Criticism of Intervention 1: Legislation creates a burden, not a behavioral change
Thirty one states have a concussion law in place that requires a form of education for athletes, coaches, parents, educators or some combination of the four key groups (10). Specific education programs are not created or recommended by concussion laws, nor do the laws create specific guidelines to follow. Most coaches have turned to the Center for Disease Control and Prevention’s “Heads Up” program and report that they view the CDC as a credible expert on the issue. However, as Chris Nowinski, former professional wrestler and co-founder of the Sports Legacy Institute, observes, “stuff's been online for five years. The problem is nobody goes and does it unless they're required to. And everybody in the industry knows that" (9). The concussion laws require education, which is satisfied by the CDC’s course in most states. However, evaluation of the success of these courses has been limited to small studies. These small studies have found improvements in coaches’ self-reported awareness of the risk and severity of concussions (4). However, requiring training that also mandates specific actions in response to a concussion may backfire if coaches feel, as youth do, that “they [do] not want to be told what to do” (11).
As a consequence, most Massachusetts coaches and families felt a burden from the requirements of the law rather than encouraged at the attention the issue was receiving. Evaluation of concussion laws and the educational programs that satisfy them finds an increased awareness of the severity of the issue, but these evaluations have not been able to examine changes in behavior (12). The scope of each concussion law varies state to state, but these laws impose financial burdens on youth athletics programs and schools that need to put a doctor on every sideline. The national attention the NFL, and former NFL players, is garnering at the national level is also drawing legislator’s attention to the possibility of a national concussion law.

• Data section:
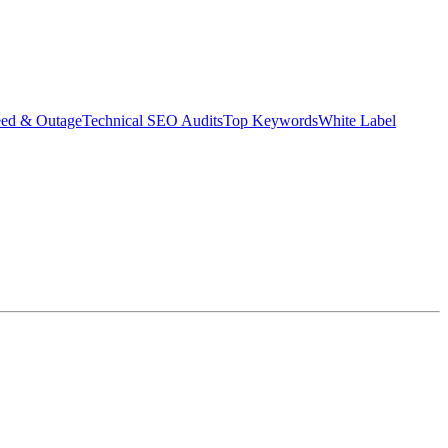
eed & Outage
Technical SEO Audits
Top Keywords
White Label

• Problems to solve:
1. Reproduce everything in the passage on concussion laws from "As a consequence, most" down to "national concussion law.".
2. Using the passage on concussion laws, answer yes or no to each statement and quote the words that decide it. (a) Thirty-one states have a concussion law that requires some form of education. (b) Concussion laws set out specific guidelines to follow. (c) Evaluations of concussion laws have examined changes in behavior.
Work from the passage on concussion laws alone and leave the data aside.

• Results:
1.
As a consequence, most Massachusetts coaches and families felt a burden from the requirements of the law rather than encouraged at the attention the issue was receiving. Evaluation of concussion laws and the educational programs that satisfy them finds an increased awareness of the severity of the issue, but these evaluations have not been able to examine changes in behavior (12). The scope of each concussion law varies state to state, but these laws impose financial burdens on youth athletics programs and schools that need to put a doctor on every sideline. The national attention the NFL, and former NFL players, is garnering at the national level is also drawing legislator’s attention to the possibility of a national concussion law.

2.
(a) Yes: "Thirty one states have a concussion law in place that requires a form of education for athletes, coaches, parents, educators or some combination of the four key groups"
(b) No: "nor do the laws create specific guidelines to follow"
(c) No: "these evaluations have not been able to examine changes in behavior"